Written by Wed 26 Oct 2022

Interserve Logo on Flag Source: Peter Nicholls/Reuters

The UK’s Information Commissioner’s Office (ICO) has fined UK outsourcer Interserve £4.4 million after a phishing email enabled hackers to gain access to personal data of up to 113,000 of its employees.

The ICO states that Interserve did not implement necessary cyber security defences, using outdated software systems and protocols. The firm was also said to lack adequate staff training and insufficient risk assessments.

“This data breach had the potential to cause real harm to Interserve’s staff, as it left them vulnerable to the possibility of identity theft and financial fraud,” said the UK Information Commissioner, John Edwards.

The compromised data included sensitive information like national insurance numbers and bank account details, plus special category data such as ethnic origin, religion, details of any disabilities, and sexual orientation.

“Leaving the door open to cyber-attackers is never acceptable, especially when dealing with people’s most sensitive information. The biggest cyber-risk businesses face is not from hackers outside of their company but from complacency within their company,” added Edwards.

In the case of Interserve, an employee forwarded the phishing email to another employee who downloaded its malware content. The company’s anti-virus software did find and quarantine the virus, but the alert was not thoroughly investigated. Had the case been properly investigated, Interserve would have discovered that the hacker had access to vital company systems.

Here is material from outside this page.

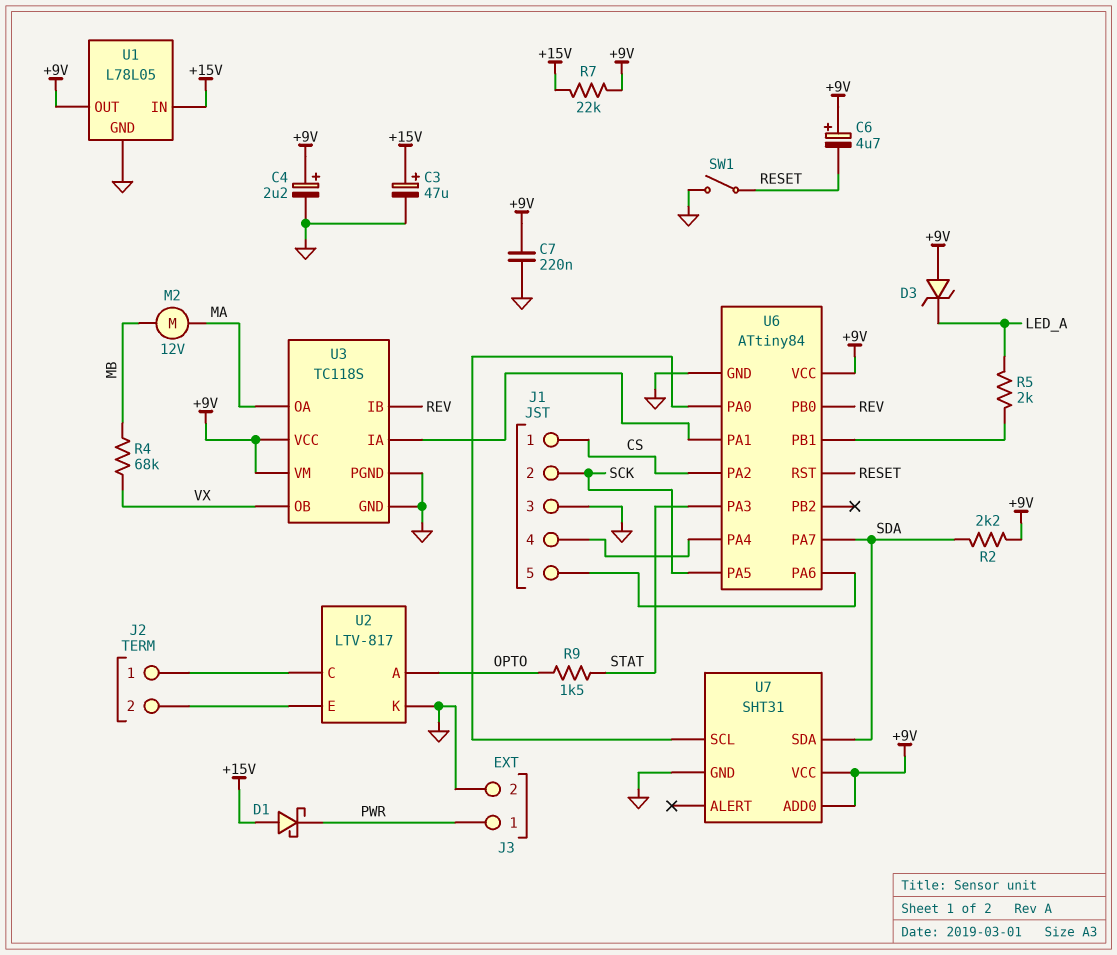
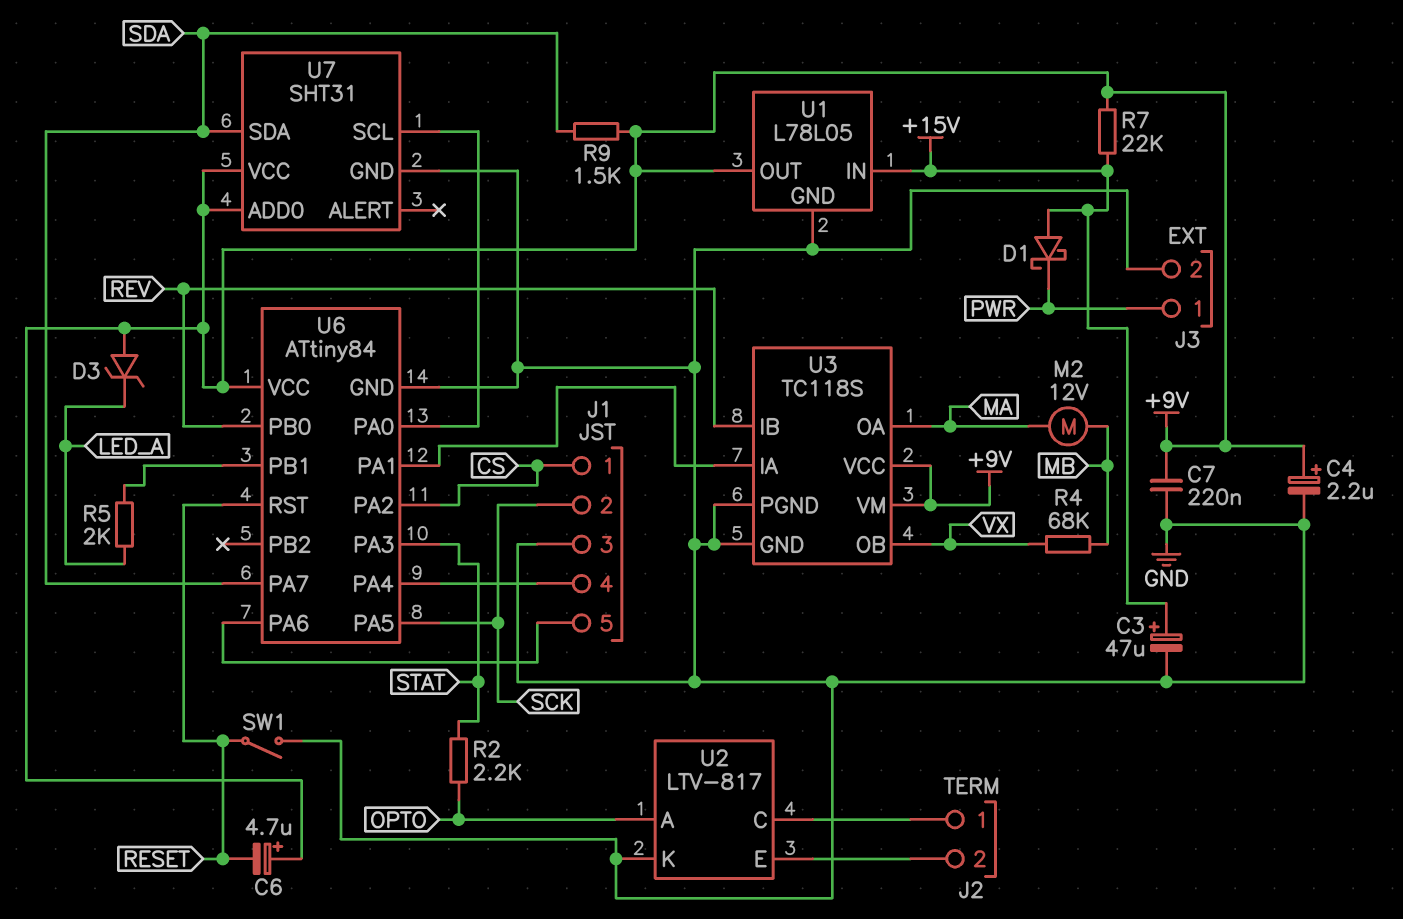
R2: 2.2k (+9V, SDA) -> 2.2k (OPTO, STAT)
R9: 1.5k (OPTO, STAT) -> 1.5k (+9V, SDA)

The attack resulted in 283 systems and 16 accounts being compromised, its anti-virus software uninstalled, and rendering all current and former employees’ personal data unavailable through encryption.

The ICO determined that Interserve broke data protection law by failing to put appropriate technical and organisational measures in place that would have prevented the attack that happened in 2020.

A fine of £4.4m was imposed by the ICO – the fourth largest it has ever imposed.

The ICO has the power to fine those companies that fail to meet relevant regulations with a maximum fine of whichever is higher: £17.5m or 4% of global annual turnover.

In comments made by Edwards about the fine, he called on companies to stop ignoring essential security measures, including updating software and training staff, that leave businesses open to cyber attacks.